--- Data for the task Enclosed Below ---
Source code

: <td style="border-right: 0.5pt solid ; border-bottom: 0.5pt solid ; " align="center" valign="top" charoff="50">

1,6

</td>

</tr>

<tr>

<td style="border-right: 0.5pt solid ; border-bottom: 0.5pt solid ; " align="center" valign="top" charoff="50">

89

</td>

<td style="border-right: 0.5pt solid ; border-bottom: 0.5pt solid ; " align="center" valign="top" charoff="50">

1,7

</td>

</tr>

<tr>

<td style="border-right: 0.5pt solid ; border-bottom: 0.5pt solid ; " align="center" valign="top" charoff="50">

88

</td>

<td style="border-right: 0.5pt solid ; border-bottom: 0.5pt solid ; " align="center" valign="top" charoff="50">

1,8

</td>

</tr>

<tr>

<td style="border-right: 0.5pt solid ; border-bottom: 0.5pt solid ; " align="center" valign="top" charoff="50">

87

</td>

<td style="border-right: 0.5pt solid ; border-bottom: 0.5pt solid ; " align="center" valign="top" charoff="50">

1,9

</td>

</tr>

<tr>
--- End of Enclosed Data for the task ---
--- Data for the task Enclosed Below ---
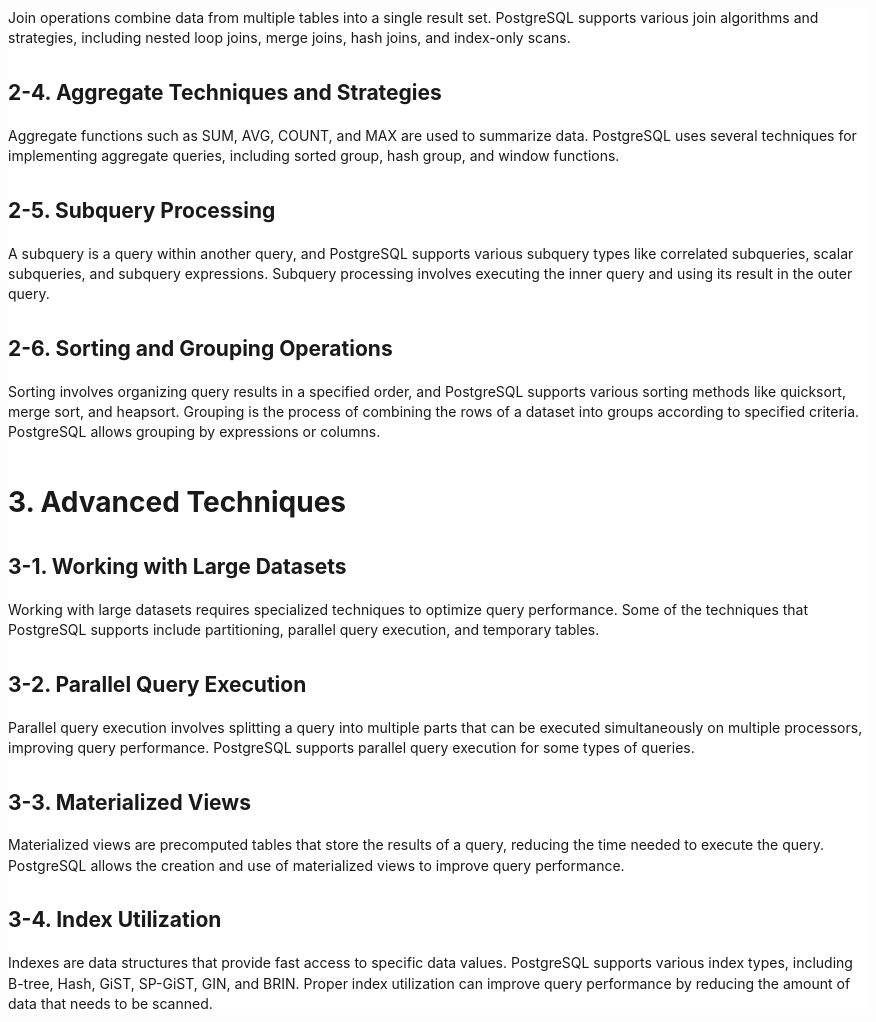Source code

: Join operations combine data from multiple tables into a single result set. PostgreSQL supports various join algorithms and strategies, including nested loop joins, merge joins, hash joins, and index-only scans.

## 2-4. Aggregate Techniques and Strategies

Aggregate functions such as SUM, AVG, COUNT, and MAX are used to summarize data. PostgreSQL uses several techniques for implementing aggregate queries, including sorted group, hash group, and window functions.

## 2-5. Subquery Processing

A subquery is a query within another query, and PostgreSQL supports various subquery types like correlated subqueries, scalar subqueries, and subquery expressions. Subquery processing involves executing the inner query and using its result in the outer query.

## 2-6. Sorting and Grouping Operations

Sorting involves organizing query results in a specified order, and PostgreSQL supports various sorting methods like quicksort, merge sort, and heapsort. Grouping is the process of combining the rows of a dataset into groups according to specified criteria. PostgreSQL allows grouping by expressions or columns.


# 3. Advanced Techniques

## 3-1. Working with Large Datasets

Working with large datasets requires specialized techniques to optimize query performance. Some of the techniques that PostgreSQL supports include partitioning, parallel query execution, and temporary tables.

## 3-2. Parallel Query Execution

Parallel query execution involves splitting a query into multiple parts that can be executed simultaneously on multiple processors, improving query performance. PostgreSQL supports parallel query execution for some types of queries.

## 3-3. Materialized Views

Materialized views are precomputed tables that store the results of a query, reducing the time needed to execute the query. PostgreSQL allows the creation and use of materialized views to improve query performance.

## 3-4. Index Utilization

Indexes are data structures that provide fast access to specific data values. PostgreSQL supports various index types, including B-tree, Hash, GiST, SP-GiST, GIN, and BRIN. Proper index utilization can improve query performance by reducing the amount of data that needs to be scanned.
--- End of Enclosed Data for the task ---
▶ Task brief:
Please lay out as a JSON list of strings the lines of the material starting with the line containing "Aggregate functions such" and going on through the line containing "## 2-5. Subquery Processing", one string per line, with blank lines left out.

▶ Answer to this task:
[
  "Aggregate functions such as SUM, AVG, COUNT, and MAX are used to summarize data. PostgreSQL uses several techniques for implementing aggregate queries, including sorted group, hash group, and window functions.",
  "## 2-5. Subquery Processing"
]